*ACTIVITY*: Filter the records below down to lines containing "blue".

*SUPPLIED DATA*:
*-*-*
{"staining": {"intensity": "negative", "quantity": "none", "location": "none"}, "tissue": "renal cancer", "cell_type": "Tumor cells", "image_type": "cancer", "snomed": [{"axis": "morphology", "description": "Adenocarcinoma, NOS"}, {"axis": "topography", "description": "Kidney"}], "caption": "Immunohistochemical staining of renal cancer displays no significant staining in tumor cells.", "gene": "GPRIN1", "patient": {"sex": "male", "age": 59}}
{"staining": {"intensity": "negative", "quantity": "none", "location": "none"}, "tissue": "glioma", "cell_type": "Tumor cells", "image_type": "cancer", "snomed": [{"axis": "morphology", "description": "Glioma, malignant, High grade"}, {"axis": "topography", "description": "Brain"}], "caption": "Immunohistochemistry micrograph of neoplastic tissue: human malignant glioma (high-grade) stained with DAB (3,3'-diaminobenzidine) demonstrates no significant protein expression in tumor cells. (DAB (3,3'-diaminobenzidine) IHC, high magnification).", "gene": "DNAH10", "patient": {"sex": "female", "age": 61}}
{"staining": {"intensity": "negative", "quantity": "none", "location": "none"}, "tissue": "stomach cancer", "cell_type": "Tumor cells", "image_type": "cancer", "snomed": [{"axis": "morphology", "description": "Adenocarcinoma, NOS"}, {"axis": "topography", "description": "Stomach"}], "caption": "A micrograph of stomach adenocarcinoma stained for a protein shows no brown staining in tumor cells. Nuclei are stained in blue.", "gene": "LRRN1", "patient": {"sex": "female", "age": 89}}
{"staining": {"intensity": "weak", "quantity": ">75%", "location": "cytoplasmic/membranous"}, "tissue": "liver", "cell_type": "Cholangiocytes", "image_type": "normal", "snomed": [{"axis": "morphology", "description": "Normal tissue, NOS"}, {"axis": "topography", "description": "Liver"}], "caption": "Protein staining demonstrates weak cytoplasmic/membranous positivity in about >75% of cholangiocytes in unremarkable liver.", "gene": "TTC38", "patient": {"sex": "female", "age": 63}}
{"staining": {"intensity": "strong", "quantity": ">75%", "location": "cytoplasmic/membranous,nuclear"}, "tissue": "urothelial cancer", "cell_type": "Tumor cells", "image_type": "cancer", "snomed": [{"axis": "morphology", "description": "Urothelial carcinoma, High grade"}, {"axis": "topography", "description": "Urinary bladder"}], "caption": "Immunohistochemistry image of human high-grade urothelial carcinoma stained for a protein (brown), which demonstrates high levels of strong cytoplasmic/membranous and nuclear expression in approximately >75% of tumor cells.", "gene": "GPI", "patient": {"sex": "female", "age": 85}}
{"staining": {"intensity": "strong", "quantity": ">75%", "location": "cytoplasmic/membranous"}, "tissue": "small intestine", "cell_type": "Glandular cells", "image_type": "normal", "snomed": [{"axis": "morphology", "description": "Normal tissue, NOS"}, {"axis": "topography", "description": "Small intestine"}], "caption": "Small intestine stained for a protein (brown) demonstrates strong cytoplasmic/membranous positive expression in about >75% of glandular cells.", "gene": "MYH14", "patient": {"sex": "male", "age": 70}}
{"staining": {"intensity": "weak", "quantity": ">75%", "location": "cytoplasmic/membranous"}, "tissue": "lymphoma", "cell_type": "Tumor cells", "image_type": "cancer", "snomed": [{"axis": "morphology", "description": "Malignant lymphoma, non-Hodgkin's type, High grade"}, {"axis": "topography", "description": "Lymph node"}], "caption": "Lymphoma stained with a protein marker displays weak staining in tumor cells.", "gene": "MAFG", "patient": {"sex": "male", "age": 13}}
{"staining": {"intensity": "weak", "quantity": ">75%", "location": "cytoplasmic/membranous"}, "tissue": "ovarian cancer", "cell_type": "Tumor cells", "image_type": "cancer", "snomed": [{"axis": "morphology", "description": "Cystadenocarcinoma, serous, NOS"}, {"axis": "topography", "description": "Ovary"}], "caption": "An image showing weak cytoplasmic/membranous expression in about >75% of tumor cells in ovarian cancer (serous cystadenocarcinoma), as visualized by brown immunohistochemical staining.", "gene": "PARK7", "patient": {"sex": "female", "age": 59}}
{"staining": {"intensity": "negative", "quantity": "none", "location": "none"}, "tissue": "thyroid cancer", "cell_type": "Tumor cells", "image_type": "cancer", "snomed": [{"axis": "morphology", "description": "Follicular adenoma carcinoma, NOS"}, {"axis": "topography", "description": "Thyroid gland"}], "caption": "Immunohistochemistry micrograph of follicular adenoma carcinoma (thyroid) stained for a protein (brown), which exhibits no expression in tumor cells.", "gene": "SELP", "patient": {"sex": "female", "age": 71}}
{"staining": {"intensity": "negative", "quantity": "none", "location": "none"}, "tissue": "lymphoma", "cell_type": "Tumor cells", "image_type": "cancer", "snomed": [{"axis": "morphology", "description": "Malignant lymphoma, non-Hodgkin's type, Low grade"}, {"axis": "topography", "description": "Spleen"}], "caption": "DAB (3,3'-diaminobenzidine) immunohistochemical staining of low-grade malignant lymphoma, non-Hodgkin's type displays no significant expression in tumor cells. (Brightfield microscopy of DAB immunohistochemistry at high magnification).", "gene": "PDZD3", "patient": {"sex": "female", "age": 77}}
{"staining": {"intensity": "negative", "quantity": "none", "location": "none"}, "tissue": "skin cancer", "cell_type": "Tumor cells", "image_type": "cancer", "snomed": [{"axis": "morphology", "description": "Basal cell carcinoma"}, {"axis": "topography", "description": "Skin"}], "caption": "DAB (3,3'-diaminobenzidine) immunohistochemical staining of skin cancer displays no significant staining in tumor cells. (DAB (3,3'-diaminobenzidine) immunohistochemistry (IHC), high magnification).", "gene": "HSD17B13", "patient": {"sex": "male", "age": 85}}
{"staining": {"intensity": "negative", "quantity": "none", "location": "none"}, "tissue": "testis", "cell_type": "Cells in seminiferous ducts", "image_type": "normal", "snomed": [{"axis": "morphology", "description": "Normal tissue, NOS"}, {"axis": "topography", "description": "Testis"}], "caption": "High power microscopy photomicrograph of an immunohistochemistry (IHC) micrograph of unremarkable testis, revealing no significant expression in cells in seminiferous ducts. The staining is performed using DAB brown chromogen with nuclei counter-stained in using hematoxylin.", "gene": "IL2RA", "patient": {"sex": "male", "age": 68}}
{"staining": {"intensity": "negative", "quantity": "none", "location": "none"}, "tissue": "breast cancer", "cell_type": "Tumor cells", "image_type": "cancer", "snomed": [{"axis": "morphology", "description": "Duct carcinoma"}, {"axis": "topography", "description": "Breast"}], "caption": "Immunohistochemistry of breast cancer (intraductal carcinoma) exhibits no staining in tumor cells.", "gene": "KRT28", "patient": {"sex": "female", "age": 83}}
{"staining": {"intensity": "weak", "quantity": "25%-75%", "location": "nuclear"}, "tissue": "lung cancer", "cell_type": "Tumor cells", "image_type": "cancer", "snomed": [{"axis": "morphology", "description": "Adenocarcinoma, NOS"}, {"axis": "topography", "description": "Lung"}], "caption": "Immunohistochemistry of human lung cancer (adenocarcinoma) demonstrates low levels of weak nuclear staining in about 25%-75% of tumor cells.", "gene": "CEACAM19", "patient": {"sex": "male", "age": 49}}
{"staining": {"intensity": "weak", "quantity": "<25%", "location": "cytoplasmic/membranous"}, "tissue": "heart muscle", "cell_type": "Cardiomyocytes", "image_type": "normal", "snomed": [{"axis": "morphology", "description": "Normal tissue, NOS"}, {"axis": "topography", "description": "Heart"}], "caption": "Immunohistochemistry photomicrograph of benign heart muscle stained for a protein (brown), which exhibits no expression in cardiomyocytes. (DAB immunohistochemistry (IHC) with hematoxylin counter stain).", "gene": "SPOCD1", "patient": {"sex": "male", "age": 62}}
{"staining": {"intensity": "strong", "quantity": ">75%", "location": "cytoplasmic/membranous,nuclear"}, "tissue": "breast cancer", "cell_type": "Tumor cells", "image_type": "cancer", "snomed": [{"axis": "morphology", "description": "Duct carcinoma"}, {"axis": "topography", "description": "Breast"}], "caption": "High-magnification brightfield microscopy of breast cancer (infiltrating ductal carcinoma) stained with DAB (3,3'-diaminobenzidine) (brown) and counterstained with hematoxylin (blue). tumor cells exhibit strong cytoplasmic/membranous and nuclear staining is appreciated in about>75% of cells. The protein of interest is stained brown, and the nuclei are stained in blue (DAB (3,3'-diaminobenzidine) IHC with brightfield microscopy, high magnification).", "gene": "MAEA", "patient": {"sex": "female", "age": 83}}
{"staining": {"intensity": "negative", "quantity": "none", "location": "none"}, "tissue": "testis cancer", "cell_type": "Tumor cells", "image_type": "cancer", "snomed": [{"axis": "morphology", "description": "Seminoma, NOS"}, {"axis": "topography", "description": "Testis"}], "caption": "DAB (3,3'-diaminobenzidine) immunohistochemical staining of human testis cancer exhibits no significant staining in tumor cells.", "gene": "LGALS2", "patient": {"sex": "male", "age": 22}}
*-*-*
*SOLUTION TO THIS EXERCISE*:
{"staining": {"intensity": "negative", "quantity": "none", "location": "none"}, "tissue": "stomach cancer", "cell_type": "Tumor cells", "image_type": "cancer", "snomed": [{"axis": "morphology", "description": "Adenocarcinoma, NOS"}, {"axis": "topography", "description": "Stomach"}], "caption": "A micrograph of stomach adenocarcinoma stained for a protein shows no brown staining in tumor cells. Nuclei are stained in blue.", "gene": "LRRN1", "patient": {"sex": "female", "age": 89}}
{"staining": {"intensity": "strong", "quantity": ">75%", "location": "cytoplasmic/membranous,nuclear"}, "tissue": "breast cancer", "cell_type": "Tumor cells", "image_type": "cancer", "snomed": [{"axis": "morphology", "description": "Duct carcinoma"}, {"axis": "topography", "description": "Breast"}], "caption": "High-magnification brightfield microscopy of breast cancer (infiltrating ductal carcinoma) stained with DAB (3,3'-diaminobenzidine) (brown) and counterstained with hematoxylin (blue). tumor cells exhibit strong cytoplasmic/membranous and nuclear staining is appreciated in about>75% of cells. The protein of interest is stained brown, and the nuclei are stained in blue (DAB (3,3'-diaminobenzidine) IHC with brightfield microscopy, high magnification).", "gene": "MAEA", "patient": {"sex": "female", "age": 83}}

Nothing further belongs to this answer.